I nearly knock over my wine. I knew they had been flirting, butlove?
“And we’ve talked about it, and if it’s alright with you, well, we’d like it if Thora could move in.”
I stand up. “You want to move in together? You’ve only known her for a couple of months!”
He stands too. “When you know, you know. We’re both in our sixties. Why wait?”
My heart is filled with panic, and I don’t completely understand why. My mother’s been gone for years. I want my father to be happy, so why do I feel this fluttery feeling like I’m about to lose something? Thora seems lovely, but will she stay, or will she set sail after a few months for Hollywood and leave my father brokenhearted and more alone than before she came? “What about her acting?”
“She might travel if a really good film comes up, but she wants to explore other things for now.”
“Other things?” But for how long? What if she decides she’s had enough of drafty castle life and takes my father with her? What if they want me to be the caretaker indefinitely? I can’t. I love this place, but I can’t be tied to this castle alone for the rest of my life.
I shake my head. I don’t know what to say. “Dad, this is just a lot to take in.”
My father’s eyes are deeply concerned. “I know, pet.”

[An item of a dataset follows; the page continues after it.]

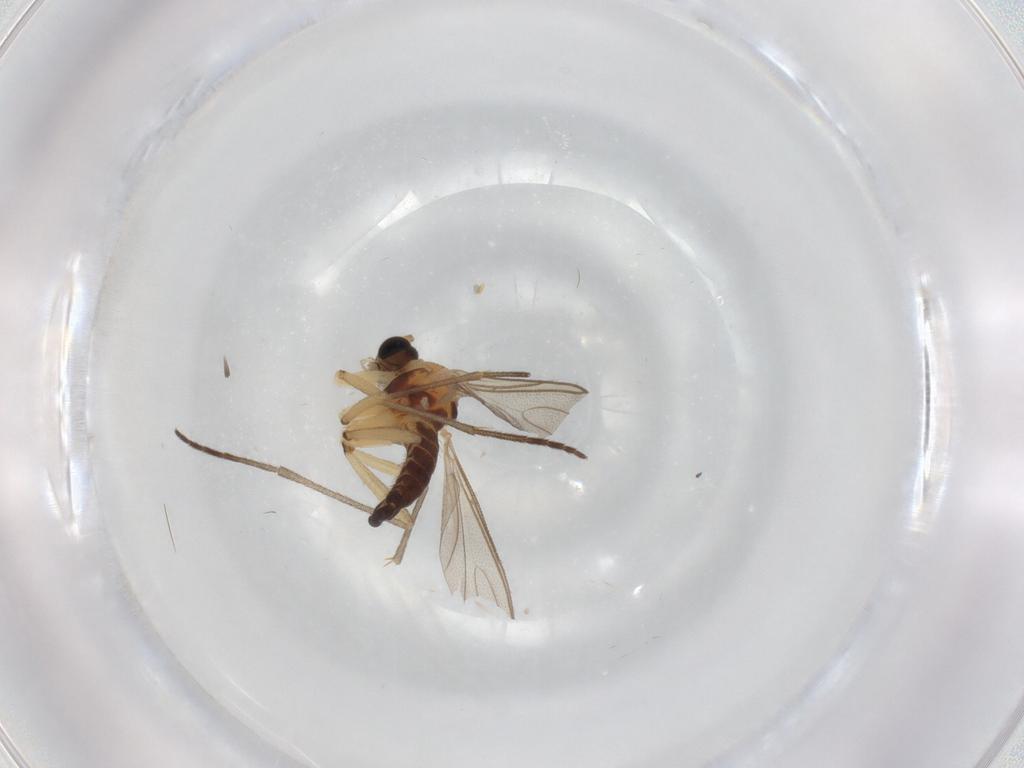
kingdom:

I cross my arms tightly over my chest, trying to hold myself together the best I can. The look on my father’s face threatens to break me. I swallow back my tears like a good stiff shot. Ah, what I wouldn’t give for one of those right about now. “It’s just…is she really going to be happy here, giving up her acting? Or will it be like Mom with her singing, always wishing she chose the other path?”

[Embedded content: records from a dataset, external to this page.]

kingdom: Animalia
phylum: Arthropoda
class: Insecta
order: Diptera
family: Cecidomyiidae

Dad steps back, his face wounded but resolute. “I’m not asking Thora to give anything up, just like I didn’t ask your mother.”
“I know you didn’t ask. But she did. And now Thora is. And what if this time she goes back to her old life? I don’t want to see you get hurt.”
Dad sighs. “It’s a risk we all take for love. About your mother, though?—”
I blink back tears. “I need a minute.”
Heading upstairs, I shut my door with careful, measured movements, my head swimming. This is unbelievable. My father is in love. How can he be so brave about it, after the heartache of losing Mom? Marching right into fire to pursue it. And Thora is willing to leave her career. I pace the room. What have I ever been willing to risk? After about twenty minutes, I’m still pacing and no closer to any answers. There is a small knock at the door.
“Pet. I know you don’t want to talk to me, and that’s fine. But I have something for you.”
I don’t respond.
Dad keeps going anyway. “It’s from your mother.”
I open the door and cross my arms. He’s holding a bright-red journal.
“What you said about her giving up her singing career. It wasn’t like that. Well, I should let her explain. This is your mother’s diary from when she was pregnant with you. I probably should’ve given it to you a long time ago, but your mother always meant to give it to you when you were pregnant with your own wee bairn. So, I was waiting… but I think you should read it. If you want. The page I’ve bookmarked, I thought might clear some things up for you. I had no idea you thought that.”
I snatch the journal and hug it to me, crossing my arms tightly again. It feels as if I loosen my grip, my heart will literally fall out.
“Read it if you want. This is your home too, so if you’re not comfortable with Thora moving in, I can let her know. Just take some time to think about it, okay?”
“It’s not that, Dad. I just…”
He places a gentle hand on my arm. “It’s a big decision. Let’s all take a beat to think about it.”
I nod. “I’m still going to go on that trip, just for a couple days.”
“Aye. Take as much time and space as you need. I’ll feed the damn chickens.” He gives my shoulder a small squeeze as he heads down the hall.
I open the journal. My mother’s familiar looping script is scrawled across the page, and I can’t fight it anymore. A sob rips through my torso. I close the book quickly, not wanting any tears to land on the pages.
I hold the journal close to me as I gather my things. Then I place it carefully in my shoulder bag, put on my coat, and head out to the Land Rover.